An outdated weapon: what’s the point of Trident?
You don’t have to be a hippie to think Trident is a waste of resources

This year, the debate over Britain’s nuclear deterrent will be held seriously for the first time since 1987, thanks to its scheduled renewal and Jeremy Corbyn’s victory last year. The issue was raised in an Andrew Marr interview on Sunday and elicited the usual self-styled ‘moderate’ scoffing at a man deranged enough to think we should not retain the capacity to fry the skeletons of millions of people.

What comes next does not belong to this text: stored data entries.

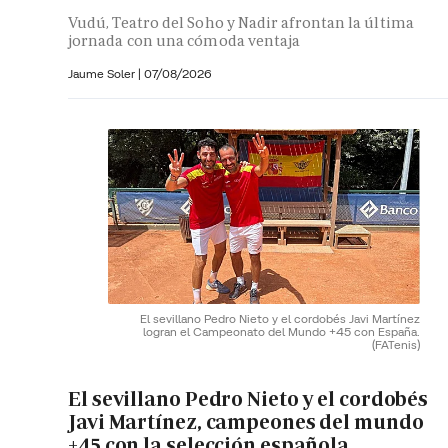
Vudú, Teatro del Soho y Nadir afrontan la última
jornada con una cómoda ventaja
Jaume Soler
|
07/08/2026
El sevillano Pedro Nieto y el cordobés Javi Martínez
logran el Campeonato del Mundo +45 con España.
(FATenis)
El sevillano Pedro Nieto y el cordobés
Javi Martínez, campeones del mundo
+45 con la selección española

But in spite of the useful stereotype of the bearded, lefty, pacifistic CND member, there is right-wing support for jettisoning the Trident programme, notably from journalist Peter Hitchens, whose conservative credentials Mussolini would find difficult to deny. Thus I would like to commit an act of left-wing apostasy, and offer a case for scrapping Trident to appeal to those of a centrist, and indeed a patriotic, persuasion.
Trident has no strategic value. In 2009, a group of retired military officers signed an open letter declaring that “Nuclear weapons have shown themselves to be completely useless as a deterrent to the threats and scale of violence we currently face or are likely to face.” This conclusion is hardly staggering. War today is waged not between nation-states, but against disparate groups of international dissidents often haphazardly thrust under the umbrella names of single terrorist organisations to persuade ourselves that the old adage about snakes’ heads and dying still has some relevance. A nuclear weapon cannot be utilised against a terrorist group which is ensconced in local citizenries. It would be like shooting needles out of a haystack. With an RPG.

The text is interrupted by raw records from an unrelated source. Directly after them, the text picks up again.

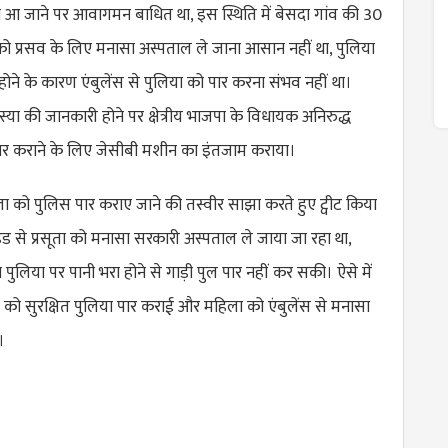
ी आ जाने पर आवागमन बाधित था, इस स्थिति में बेसदा गांव की 30
र को प्रसव के लिए मनासा अस्पताल ले जाना आसान नहीं था, पुलिया
 होने के कारण एंबुलेंस से पुलिया को पार करना संभव नहीं था।
या की जानकारी होने पर क्षेत्रीय भाजपा के विधायक अनिरुद्ध
पार कराने के लिए जेसीबी मशीन का इंतजाम कराया।
ला को पुलिस पार कराए जाने की तस्वीर साझा करते हुए ट्वीट किया
ड से प्रसूता को मनासा सरकारी अस्पताल ले जाया जा रहा था,
पुलिया पर पानी भरा होने से गाड़ी पुल पार नहीं कर सकी। ऐसे में
को सुरक्षित पुलिया पार कराई और महिला को एंबुलेंस से मनासा
।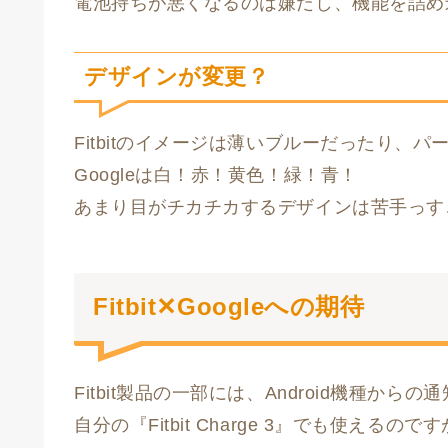
電池持ちが悪くなるのは嫌だし、機能を詰め
デザインが変更？
Fitbitのイメージは薄いブルーだったり、
Googleは白！赤！黄色！緑！青！
あまり目がチカチカするデザインは苦手っす
Fitbit✕Googleへの期待
Fitbit製品の一部には、Android機種か
自分の『Fitbit Charge 3』でも使え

And an expensive RPG, at that. The Ministry of Defence, which is notorious for making breezy underestimates of its projects’ costs, has announced that it will need to spend somewhere between £17.5 billion and £23.4 billion simply on renewing Trident. On top of that, the cost of maintaining the equipment over the course of its forty-year life is reckoned to be £57 billion.

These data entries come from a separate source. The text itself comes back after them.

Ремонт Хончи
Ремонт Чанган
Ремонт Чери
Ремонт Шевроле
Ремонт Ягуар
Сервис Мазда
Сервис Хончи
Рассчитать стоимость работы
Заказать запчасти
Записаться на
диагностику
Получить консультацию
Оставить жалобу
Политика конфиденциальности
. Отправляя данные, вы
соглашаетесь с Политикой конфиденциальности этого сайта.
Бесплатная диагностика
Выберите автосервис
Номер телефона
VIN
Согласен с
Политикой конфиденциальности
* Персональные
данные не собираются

Why, then, are we considering squandering billions on a militarily useless project? The answer lies in our history. From the very beginning, the nuclear deterrent’s purpose has been to maintain some semblance of British prestige even as greatness slips like sand through the nation’s fingers: witness the famous early justification from Ernest Bevin, that “I don’t want any other Foreign Secretary of this country to be talked to or at by a Secretary of State in the United States as I have just had in my discussions ... We’ve got to have this thing over here whatever it costs... We’ve got to have the bloody Union Jack on top of it.” Since then Britain has been reduced to the role of the archetypal teenage boy, desperately straining to impress its cooler peers by bragging, in this case, about how many innocent people it can kill.
This is the paradox of Trident. To call for its abolition is considered inherently unpatriotic, thanks to this entanglement of our prowess in technological military development with our sense of national prestige. Yet this manifestation of Britain’s pitiful post-imperial hangover is a suppurating embarrassment on display to the whole world. More than this, the effect of Trident on the national consciousness is both palpable and pernicious. It persuades us that we remain a global power, and this entails constant meddling in the affairs of others. Relinquishing Trident would be symbolic of a new direction for Britain, one of ceasing to blunder into delicate international situations and in so doing making ourselves the deserved focus of the world’s disdain.
What will truly enhance Britain’s international reputation? The theoretical ability to burn part of the planet and a reputation for charging blithely into Middle Eastern war zones? Or the use of those immeasurable billions to fund functioning healthcare and education? Rather than trying to keep ourselves in the list of the world’s most psychopathic nations, why not use the resources to improve our international ranking in education, in which we currently languish in 20th place?
One comparison illuminates the contrast between the status quo and a nuclear-free future. It is a custom that every few years the American President comes and patronises the sitting Prime Minister, praising Britain for our role in supporting them in their pointless wars around the world. But in the recent Democratic debate, the nation assumed a new position in the American consciousness when Bernie Sanders asked why it was that Britain spends half as much as the USA on healthcare, yet offers it free to every citizen. The Britain of the future will either be a half-tragic, half-risible imperialist shadow, or a shining example of mature unilateralism and humane healthcare. And it is worth asking: which is the truly patriotic vision?